Saved data entries:
/---

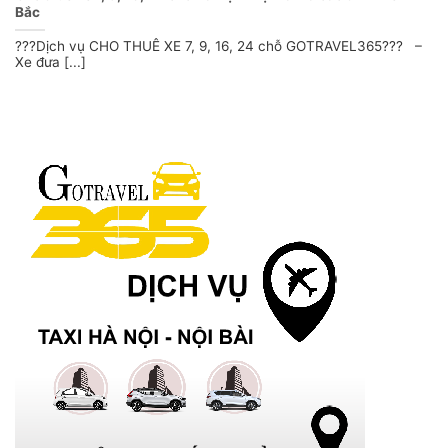
Bắc
???Dịch vụ CHO THUÊ XE 7, 9, 16, 24 chỗ GOTRAVEL365??? –
Xe đưa [...]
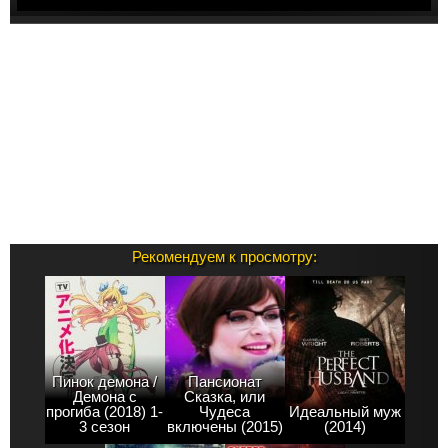
Рекомендуем к просмотру:
Пинок демона /
Пансионат
Демона с
Сказка, или
прогиба (2018) 1-
Чудеса
Идеальный муж
3 сезон
включены (2015)
(2014)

\---

The expected output is every entry above, retyped exactly, with the pictures removed.

TASK SOLUTION:
Bắc
???Dịch vụ CHO THUÊ XE 7, 9, 16, 24 chỗ GOTRAVEL365??? –
Xe đưa [...]
Рекомендуем к просмотру:
Пинок демона /
Пансионат
Демона с
Сказка, или
прогиба (2018) 1-
Чудеса
Идеальный муж
3 сезон
включены (2015)
(2014)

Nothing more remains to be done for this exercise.